_Excerpted passage_

Discussion in 'General Discussion' started by Barry Haynes, Apr 8, 2016.
A woman awakes during the night to find that her husband…… oh, hold on…
Go on, I've not heard this one
I just bought a racing snail.
It wasn't as fast as I hoped, so I took its shell off
now it's just sluggish.
Thank you, Thank you, I'm here all week.
So, you'll be needing a coat off your rack then.
My girlfriend, Lorraine, dumped me when she found out I was cheating on her with her fit friend, Claire Lee
Good news, I can see Claire Lee now Lorraine has gone.
Don’t bother, it’s already on…..
Ole Gunnar Solskjaer walks into a Bank to cash a cheque. As he approaches the cashier he says, "Good morning, Ms could you please cash this cheque for me?"
Cashier:"It would be my pleasure. Could you please show me your ID?"
Solskjaer:"Truthfully, I did not bring my ID with me as I didn't think there was any need to. I am Ole Gunnar Solskjaer, Manager of Manchester United”.
Cashier: "Yes, I know who you are, but with all the regulations and monitoring of the banks because of impostors and forgers and requirements of the legislation, etc., I must insist on seeing ID."
Solskjaer: Just ask anyone here at the bank who I am and they will tell you. Everybody knows who I am."
Cashier: "I am sorry, Mr Solskjaer but these are the bank rules and I must follow them."
Solskjaer,"Come on please, I am urging you, please cash this cheque."
Cashier: "Look sir, here is an example of what we can do. One day, Tiger Woods came into the bank without ID. To prove he was Tiger Woods he pulled out his putter and made a beautiful shot across the bank into a cup. With that shot we knew him to be Tiger Woods and cashed his cheque."
"Another time, Andre Agassi came in without ID. He pulled out his tennis racket and made a fabulous shot where the tennis ball landed in my cup. With that shot we cashed his cheque. So, sir, what can you do to prove that it is you and only you?"
Solskjaer stands there thinking and thinking and finally says, "Honestly, my mind is a total blank...there is nothing that comes to my mind. I can't think of a single thing. I have absolutely no idea what to do. I don't have a clue."
Cashier: "Will that be large or small notes , Mr Solskjaer?”

_Exercise details_
Add the next post to the forum joke thread above, picking up after its last line.

_Dataset extract_
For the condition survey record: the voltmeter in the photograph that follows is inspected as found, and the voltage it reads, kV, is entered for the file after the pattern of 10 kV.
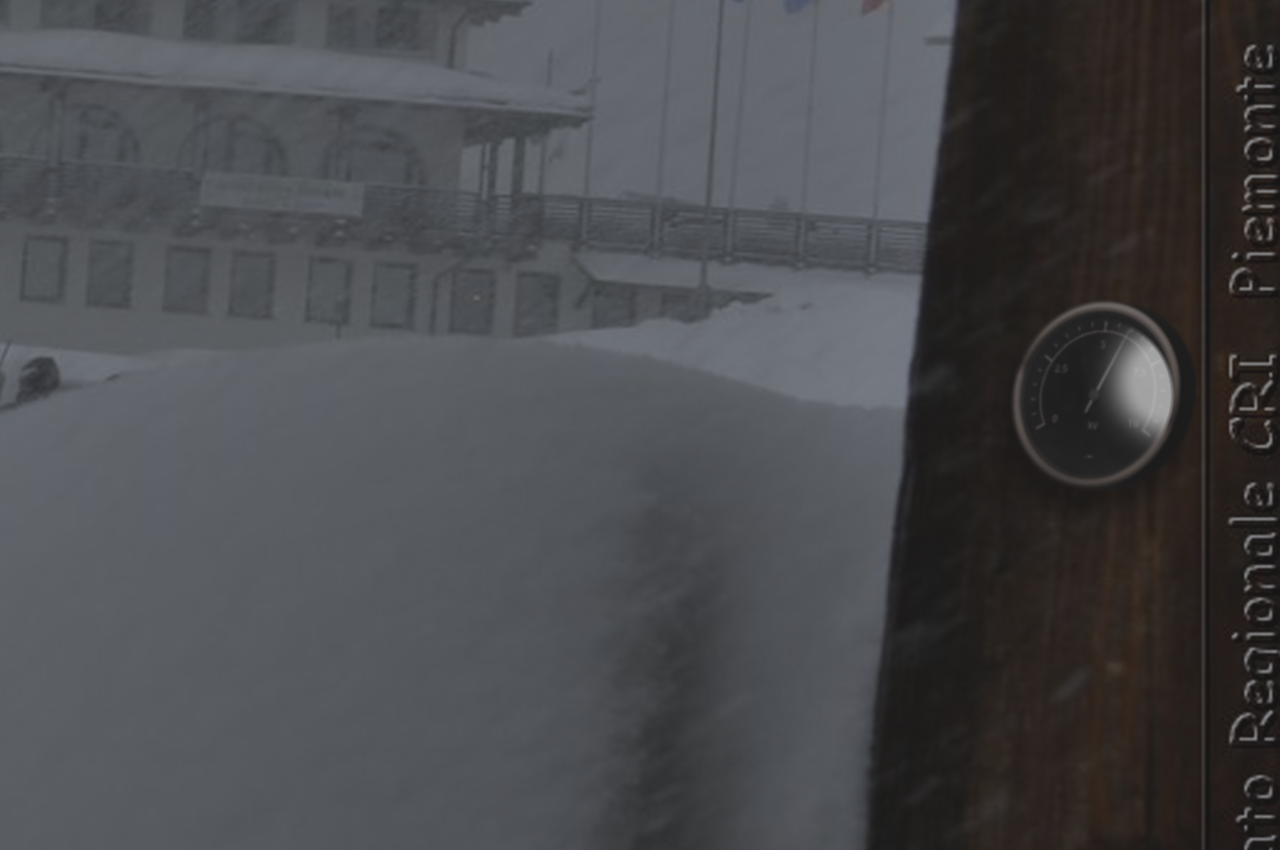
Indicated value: 6 kV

_Response area_
A duck walks into a pub and orders a pint of beer and a ham sandwich. The barman looks at him and says, "Hang on! You're a duck." "I see your eyes are working," replies the duck. "And you can talk!" Exclaims the barman. "I see your ears are working, too," says the duck. "Now if you don't mind, can I have my beer and my sandwich please?" "Certainly, sorry about that," Says the barman as he pulls the duck's pint. "It's just we don't get many ducks in this pub. What are you doing around this way?" "I'm working on the building site across the road," Explains the duck. "I'm a plasterer." The flabbergasted barman cannot believe the duck and wants to learn more, but takes the hint when the duck pulls out a newspaper from his bag and proceeds to read it. So, the duck reads his paper, drinks his beer, eats his sandwich, bids the barman good day and leaves. The same thing happens for two weeks.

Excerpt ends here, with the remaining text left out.